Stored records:
—————

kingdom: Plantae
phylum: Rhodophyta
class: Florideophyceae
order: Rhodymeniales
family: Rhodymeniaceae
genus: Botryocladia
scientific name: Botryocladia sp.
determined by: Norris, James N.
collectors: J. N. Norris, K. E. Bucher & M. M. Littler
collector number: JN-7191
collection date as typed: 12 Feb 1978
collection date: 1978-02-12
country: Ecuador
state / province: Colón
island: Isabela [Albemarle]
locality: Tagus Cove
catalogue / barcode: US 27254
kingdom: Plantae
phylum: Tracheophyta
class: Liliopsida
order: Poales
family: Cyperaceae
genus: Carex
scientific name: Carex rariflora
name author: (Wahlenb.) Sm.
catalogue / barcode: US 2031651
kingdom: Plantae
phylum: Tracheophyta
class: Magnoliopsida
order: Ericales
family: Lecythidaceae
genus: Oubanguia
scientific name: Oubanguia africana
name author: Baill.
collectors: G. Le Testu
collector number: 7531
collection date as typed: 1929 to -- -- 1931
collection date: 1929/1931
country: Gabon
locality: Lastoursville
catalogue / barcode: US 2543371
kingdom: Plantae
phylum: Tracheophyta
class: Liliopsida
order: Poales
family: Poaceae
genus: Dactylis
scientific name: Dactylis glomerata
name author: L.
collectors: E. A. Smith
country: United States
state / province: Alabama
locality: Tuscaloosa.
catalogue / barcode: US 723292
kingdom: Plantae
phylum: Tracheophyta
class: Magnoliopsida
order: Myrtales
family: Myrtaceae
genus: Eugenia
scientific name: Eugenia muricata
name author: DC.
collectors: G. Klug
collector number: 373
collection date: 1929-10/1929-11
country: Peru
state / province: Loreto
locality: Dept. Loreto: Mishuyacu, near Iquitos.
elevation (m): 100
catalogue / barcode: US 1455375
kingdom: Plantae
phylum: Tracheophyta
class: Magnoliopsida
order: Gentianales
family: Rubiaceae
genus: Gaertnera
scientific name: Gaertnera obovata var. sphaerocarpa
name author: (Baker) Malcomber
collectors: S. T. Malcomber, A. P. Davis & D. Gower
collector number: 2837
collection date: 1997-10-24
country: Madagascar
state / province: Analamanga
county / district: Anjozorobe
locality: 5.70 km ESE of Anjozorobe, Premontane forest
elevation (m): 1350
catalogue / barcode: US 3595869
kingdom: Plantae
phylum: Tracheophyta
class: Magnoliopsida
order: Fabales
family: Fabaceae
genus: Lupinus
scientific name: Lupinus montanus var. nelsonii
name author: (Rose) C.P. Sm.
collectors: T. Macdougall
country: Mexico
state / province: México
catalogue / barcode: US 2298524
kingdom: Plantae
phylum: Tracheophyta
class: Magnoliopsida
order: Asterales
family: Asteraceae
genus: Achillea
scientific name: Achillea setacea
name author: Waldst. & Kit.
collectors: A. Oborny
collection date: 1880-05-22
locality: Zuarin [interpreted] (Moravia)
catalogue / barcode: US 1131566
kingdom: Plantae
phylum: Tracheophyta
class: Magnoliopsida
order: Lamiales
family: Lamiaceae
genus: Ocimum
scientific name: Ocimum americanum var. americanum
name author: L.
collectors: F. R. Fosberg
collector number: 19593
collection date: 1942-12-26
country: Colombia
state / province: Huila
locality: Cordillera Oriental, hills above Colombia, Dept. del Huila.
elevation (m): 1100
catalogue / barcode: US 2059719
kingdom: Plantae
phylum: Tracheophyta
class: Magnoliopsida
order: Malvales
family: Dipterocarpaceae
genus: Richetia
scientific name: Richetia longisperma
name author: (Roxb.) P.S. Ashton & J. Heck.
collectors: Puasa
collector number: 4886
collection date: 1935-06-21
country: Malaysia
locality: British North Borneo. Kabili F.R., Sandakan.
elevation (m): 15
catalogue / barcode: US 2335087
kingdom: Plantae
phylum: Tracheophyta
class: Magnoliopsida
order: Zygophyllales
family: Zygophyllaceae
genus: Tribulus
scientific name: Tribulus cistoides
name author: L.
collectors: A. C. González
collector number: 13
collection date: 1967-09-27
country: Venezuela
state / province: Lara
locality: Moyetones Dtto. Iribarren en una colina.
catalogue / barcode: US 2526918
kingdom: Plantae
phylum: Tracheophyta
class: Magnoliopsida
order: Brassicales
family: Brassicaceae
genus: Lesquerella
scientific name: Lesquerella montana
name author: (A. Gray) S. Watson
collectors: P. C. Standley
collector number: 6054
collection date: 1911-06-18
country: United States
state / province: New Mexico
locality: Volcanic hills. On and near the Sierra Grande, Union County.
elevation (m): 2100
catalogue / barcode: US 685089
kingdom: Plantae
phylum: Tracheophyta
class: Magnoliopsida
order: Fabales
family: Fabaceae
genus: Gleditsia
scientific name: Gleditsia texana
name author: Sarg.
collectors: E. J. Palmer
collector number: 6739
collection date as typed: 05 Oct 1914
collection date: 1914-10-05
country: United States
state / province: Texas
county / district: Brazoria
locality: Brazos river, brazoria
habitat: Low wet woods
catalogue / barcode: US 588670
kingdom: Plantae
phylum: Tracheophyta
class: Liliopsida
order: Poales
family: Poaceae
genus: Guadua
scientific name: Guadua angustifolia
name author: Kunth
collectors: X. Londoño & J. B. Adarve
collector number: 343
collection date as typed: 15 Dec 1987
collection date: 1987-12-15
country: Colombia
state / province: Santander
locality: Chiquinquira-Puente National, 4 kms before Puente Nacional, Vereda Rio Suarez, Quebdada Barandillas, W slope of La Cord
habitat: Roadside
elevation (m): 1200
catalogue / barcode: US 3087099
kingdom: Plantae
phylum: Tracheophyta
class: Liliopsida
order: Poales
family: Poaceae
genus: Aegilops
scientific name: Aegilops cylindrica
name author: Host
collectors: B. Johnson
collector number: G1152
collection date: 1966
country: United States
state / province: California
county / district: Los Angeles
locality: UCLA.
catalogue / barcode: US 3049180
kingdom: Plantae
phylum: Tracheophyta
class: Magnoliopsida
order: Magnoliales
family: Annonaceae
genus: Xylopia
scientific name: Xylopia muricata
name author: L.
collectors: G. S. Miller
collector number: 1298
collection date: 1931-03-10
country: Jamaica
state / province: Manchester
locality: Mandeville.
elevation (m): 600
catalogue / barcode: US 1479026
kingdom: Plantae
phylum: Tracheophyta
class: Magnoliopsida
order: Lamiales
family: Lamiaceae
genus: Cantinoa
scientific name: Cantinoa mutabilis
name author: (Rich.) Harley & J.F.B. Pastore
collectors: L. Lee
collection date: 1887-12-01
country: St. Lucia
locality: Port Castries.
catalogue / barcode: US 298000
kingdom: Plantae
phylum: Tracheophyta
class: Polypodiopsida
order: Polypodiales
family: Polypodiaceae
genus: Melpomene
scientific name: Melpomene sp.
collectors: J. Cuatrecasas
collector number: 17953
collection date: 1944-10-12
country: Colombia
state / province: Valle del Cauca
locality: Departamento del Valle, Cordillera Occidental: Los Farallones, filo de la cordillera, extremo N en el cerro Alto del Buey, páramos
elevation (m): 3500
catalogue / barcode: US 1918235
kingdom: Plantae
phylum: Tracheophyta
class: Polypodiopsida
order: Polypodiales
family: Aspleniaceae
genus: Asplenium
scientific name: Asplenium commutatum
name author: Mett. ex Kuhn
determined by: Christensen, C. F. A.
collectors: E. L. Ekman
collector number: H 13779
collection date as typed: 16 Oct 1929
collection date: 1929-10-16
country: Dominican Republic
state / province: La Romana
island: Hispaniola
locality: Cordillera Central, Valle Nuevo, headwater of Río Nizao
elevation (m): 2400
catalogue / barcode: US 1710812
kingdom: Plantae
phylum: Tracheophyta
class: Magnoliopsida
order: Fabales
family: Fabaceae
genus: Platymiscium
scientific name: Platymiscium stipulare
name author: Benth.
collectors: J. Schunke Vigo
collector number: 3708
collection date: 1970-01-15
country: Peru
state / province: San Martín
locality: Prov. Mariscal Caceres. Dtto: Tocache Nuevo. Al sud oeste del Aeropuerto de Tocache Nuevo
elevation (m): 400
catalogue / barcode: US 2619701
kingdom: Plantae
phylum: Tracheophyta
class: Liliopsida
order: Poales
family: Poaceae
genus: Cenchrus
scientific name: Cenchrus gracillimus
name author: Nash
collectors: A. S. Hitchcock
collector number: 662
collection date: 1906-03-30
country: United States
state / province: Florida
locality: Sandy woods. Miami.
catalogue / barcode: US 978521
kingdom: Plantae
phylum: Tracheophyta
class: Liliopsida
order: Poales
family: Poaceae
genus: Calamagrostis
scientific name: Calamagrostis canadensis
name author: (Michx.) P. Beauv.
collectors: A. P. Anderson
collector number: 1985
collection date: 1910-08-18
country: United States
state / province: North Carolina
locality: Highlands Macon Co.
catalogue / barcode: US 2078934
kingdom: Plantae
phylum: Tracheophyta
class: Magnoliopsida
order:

—————

The exercise —
Can you rewrite the material starting at the line that contains "locality: Moyetones Dtto." and ending at the line that contains "collection date: 1914-10-05", with "collectors" changed to "collected by" and everything else left as it is? Give only those lines.

Full output —
locality: Moyetones Dtto. Iribarren en una colina.
catalogue / barcode: US 2526918
kingdom: Plantae
phylum: Tracheophyta
class: Magnoliopsida
order: Brassicales
family: Brassicaceae
genus: Lesquerella
scientific name: Lesquerella montana
name author: (A. Gray) S. Watson
collected by: P. C. Standley
collector number: 6054
collection date: 1911-06-18
country: United States
state / province: New Mexico
locality: Volcanic hills. On and near the Sierra Grande, Union County.
elevation (m): 2100
catalogue / barcode: US 685089
kingdom: Plantae
phylum: Tracheophyta
class: Magnoliopsida
order: Fabales
family: Fabaceae
genus: Gleditsia
scientific name: Gleditsia texana
name author: Sarg.
collected by: E. J. Palmer
collector number: 6739
collection date as typed: 05 Oct 1914
collection date: 1914-10-05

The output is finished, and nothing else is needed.